The new millennium brought the UK e-Science programme - multiple funders investing in developing research software, and an idea for an institute to help sustain it! To choose one favourite from this era I have to go for Taverna, an environment for designing and executing computational workflows. Taverna led the way by making it possible to build workflows for a growing world of distributed Web services, facilitating automation so we could work at scale, and most importantly it made those workflows "first class citizens" that could be shared and cited. Taverna is now Apache Taverna, and the myExperiment workflow "commons" grew to be a resource for sharing and for study. And this all came about thanks to the myGrid e-Science project, led by SSI Co-Investigator Carole Goble.

9. Numbers Into Notes

It's 2015 and 1815 all at once. In a symposium to mark the bicentenary of Ada Lovelace's birth, I revisited her suggestion about computers generating music and used an emulator for Charles Babbage's Analytical Engine (from fourmilab) to write programs as if using the original punch cards. Encouraged by my composer colleague Emily Howard, I then ported everything to JavaScript to create the "Numbers into Notes" website. This has been used for musical projects and performances,and also as a "semantic signal generator", to test toolchains in digital musicology. I think we can say Babbage's design has sustained pretty well, even though his vast steam-powered mechanical engine has not actually been constructed (yet).

10. Sample RNN 

Right up to date! The Centre for Practice & Research in Science & Music (PRiSM) at the Royal Northern College of Music (RNCM) launched its lab in 2020 with a team including the first PRiSM Research Software Engineer, Chris Melen. And the first software crafted by Chris is PRiSM Sample RNN, an implementation of the SampleRNN recurrent neural network algorithm for TensorFlow 2. Chris worked with composer Sam Salem, and the software has enjoyed immediate takeup as increasingly composers and performers are seeking to work with AI. For me, PRiSM SampleRNN is a great example of software being adopted by a new community, in this case very creatively. And it shows why we need more RSEs in arts and humanities.

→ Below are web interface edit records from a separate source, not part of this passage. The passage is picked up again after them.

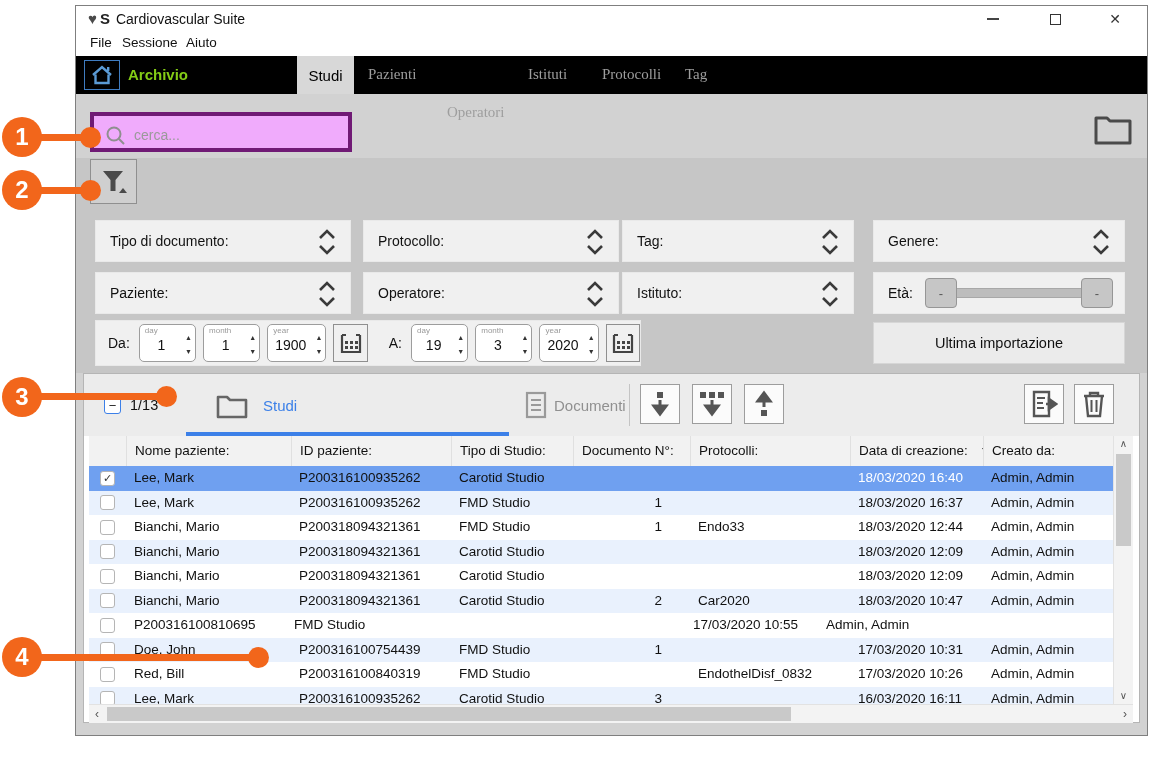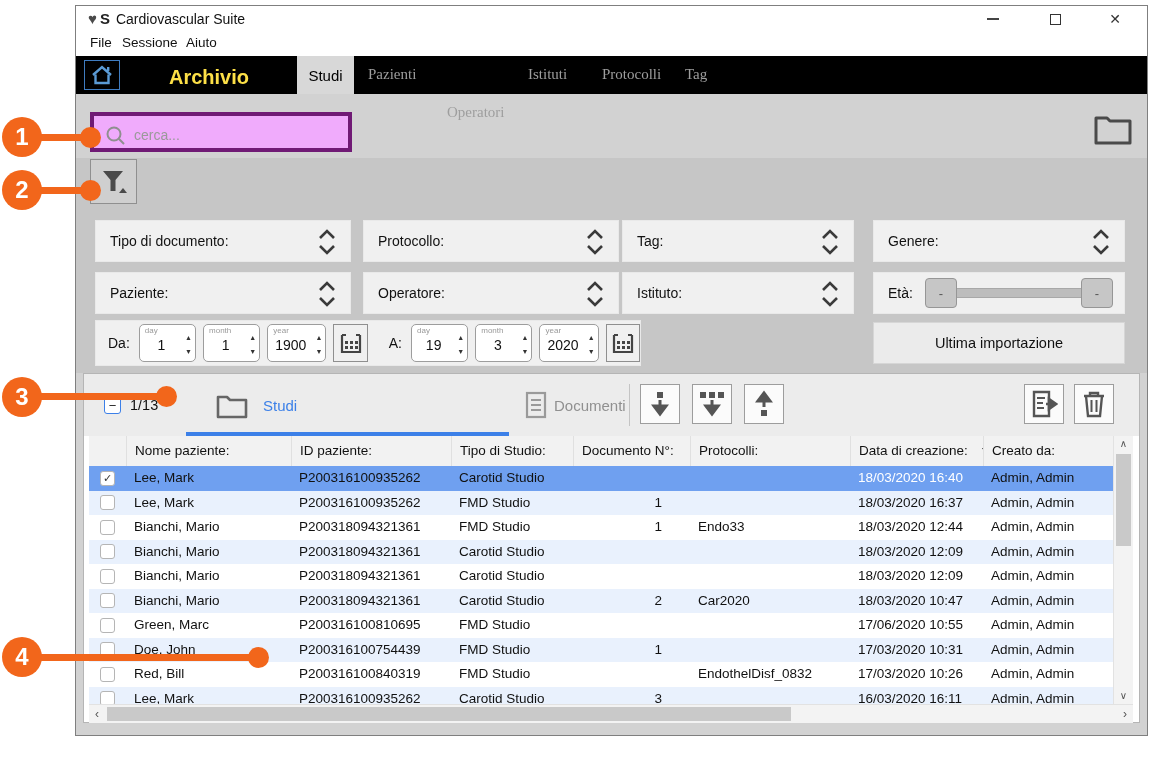--- a/index.html
+++ b/index.html
@@ -16,21 +16,21 @@
   .winbtn { position:absolute; top:0; width:34px; height:26px; display:flex; align-items:center; justify-content:center; cursor:default; }
   .btn-min span { display:block; width:12px; height:2px; background:#444; }
   .btn-max span { display:block; width:11px; height:11px; border:1.5px solid #333; }
   .btn-close span { font-size:14px; color:#333; }
 
   .menubar { position:absolute; left:0; top:26px; width:100%; height:24px; background:#fff; }
   .menuitem { position:absolute; top:3px; font-size:13.5px; color:#111; }
 
   .blackbar { position:absolute; left:0; top:50px; width:100%; height:38px; background:#000; }
   .homebox { position:absolute; left:8px; top:4px; width:36px; height:30px; border:1px solid #3f7cc0; display:flex; align-items:center; justify-content:center; background:#000; }
-  .app-title { position:absolute; left:52px; top:10px; color:#fde047; font-weight:bold; font-size:20px;margin-left:41px; }
+  .app-title { position:absolute; left:52px; top:10px; color:#84cc16; font-weight:bold; font-size:15px; }
   .tab-active { position:absolute; top:0; height:38px; background:#d8d8d8; color:#000; font-size:15px; display:flex; align-items:center; justify-content:center; }
   .tab-dim { position:absolute; top:10px; color:#9e9e9e; font-size:15px;font-family:Liberation Serif, serif; }
 
   
   .searchbox { position:absolute; left:14px; top:106px; width:262px; height:40px; background:#f0abfc; border:4px solid #701a75; }
   .searchbox svg { position:absolute; left:10px; top:8px; }
   .searchbox input { position:absolute; left:40px; top:0; width:210px; height:38px; border:none; background:transparent; outline:none; font-size:14px; color:#555; font-family:"Liberation Sans",sans-serif; }
   .searchbox input::placeholder { color:#9a9a9a; }
   .folderbtn { position:absolute; left:1016px; top:102px; width:42px; height:42px; display:flex; align-items:center; justify-content:center; }
 
@@ -444,26 +444,25 @@
         <div class="cell c-type">Carotid Studio</div>
         <div class="cell c-doc">2</div>
         <div class="cell c-proto">Car2020</div>
         <div class="cell c-date">18/03/2020 10:47</div>
         <div class="cell c-by">Admin, Admin</div>
       </div>
         <div class="trow">
         <div class="cell c-cb">
             <span class="cbx"></span>
           </div>
-        <div class="cell c-name">Green, Marc</div>
         <div class="cell c-id">P200316100810695</div>
         <div class="cell c-type">FMD Studio</div>
         <div class="cell c-doc"></div>
         <div class="cell c-proto"></div>
-        <div class="cell c-date">17/06/2020 10:55</div>
+        <div class="cell c-date">17/03/2020 10:55</div>
         <div class="cell c-by">Admin, Admin</div>
       </div>
         <div class="trow">
         <div class="cell c-cb">
             <span class="cbx"></span>
           </div>
         <div class="cell c-name">Doe, John</div>
         <div class="cell c-id">P200316100754439</div>
         <div class="cell c-type">FMD Studio</div>
         <div class="cell c-doc">1</div>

I'd better stop at 10. In case you were wondering, I would have also added the BUGS software in '89, Stat-JR in 2012, oh and make which was in my previous blog post.

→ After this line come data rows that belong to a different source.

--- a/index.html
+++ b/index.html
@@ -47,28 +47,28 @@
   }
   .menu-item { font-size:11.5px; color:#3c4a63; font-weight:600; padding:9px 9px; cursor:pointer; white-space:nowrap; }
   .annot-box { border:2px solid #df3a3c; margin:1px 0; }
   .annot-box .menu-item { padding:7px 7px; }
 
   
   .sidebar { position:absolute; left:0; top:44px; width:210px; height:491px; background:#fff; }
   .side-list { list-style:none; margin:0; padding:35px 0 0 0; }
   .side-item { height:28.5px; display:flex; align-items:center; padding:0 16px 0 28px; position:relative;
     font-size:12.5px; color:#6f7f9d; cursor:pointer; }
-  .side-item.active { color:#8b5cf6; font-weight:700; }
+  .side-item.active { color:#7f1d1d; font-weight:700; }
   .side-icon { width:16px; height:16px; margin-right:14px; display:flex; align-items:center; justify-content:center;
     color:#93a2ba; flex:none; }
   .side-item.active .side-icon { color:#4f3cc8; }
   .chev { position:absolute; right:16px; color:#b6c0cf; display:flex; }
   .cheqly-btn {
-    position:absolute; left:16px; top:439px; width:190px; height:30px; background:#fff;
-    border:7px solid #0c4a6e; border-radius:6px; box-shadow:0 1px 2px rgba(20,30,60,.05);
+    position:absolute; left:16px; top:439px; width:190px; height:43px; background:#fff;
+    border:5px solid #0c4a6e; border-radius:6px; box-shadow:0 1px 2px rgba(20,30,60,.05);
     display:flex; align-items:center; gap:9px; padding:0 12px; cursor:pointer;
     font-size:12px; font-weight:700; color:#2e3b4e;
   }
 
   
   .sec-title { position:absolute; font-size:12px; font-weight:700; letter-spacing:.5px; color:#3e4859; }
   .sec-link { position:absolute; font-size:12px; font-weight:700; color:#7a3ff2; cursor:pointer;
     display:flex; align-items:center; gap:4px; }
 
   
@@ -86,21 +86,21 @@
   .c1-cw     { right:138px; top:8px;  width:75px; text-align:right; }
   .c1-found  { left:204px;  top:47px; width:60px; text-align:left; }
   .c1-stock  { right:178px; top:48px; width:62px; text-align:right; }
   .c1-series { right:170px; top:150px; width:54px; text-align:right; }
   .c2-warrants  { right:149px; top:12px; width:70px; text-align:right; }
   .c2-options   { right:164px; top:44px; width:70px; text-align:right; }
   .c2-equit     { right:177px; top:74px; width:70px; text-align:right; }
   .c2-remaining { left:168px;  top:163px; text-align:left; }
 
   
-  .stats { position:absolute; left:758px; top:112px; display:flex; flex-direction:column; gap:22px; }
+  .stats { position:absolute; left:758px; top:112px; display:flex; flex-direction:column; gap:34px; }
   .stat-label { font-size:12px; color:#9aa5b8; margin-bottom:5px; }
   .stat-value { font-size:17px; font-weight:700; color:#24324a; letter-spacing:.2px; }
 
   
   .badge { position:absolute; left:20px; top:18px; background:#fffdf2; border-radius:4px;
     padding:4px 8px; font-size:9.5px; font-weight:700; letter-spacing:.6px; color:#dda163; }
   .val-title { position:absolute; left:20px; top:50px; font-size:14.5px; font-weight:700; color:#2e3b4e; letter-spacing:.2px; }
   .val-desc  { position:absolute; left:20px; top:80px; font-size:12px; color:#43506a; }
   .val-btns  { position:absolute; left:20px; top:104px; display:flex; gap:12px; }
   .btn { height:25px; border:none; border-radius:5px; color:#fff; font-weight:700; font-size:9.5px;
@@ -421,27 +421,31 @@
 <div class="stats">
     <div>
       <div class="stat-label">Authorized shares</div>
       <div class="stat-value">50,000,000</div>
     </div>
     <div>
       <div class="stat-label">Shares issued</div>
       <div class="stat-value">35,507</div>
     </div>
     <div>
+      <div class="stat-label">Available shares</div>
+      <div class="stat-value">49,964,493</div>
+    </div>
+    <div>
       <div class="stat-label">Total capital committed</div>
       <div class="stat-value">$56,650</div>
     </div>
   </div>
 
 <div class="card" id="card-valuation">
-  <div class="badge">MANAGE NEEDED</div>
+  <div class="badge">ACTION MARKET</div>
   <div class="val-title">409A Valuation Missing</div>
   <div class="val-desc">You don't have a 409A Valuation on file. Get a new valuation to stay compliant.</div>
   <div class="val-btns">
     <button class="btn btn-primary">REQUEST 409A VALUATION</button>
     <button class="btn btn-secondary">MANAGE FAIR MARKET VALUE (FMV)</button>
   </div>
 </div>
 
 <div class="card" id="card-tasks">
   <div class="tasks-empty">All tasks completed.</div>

All of the software on this list was designed for sharing and much of it has sustained impressively. But in every case, developing or experimenting with the software shared a glimpse of the future and a chance to shape it - it's software for time travel, exploring alternative futures. It has created the experiences, insights and practices that helped us understand what was to come and, importantly, it has often created the people and the teams too. And that is my reflection: software is more than code - it's a vehicle for time travel, insight, knowledge... and mostly it's about people. My thanks to all the amazing people I've had the privilege to work with on this journey.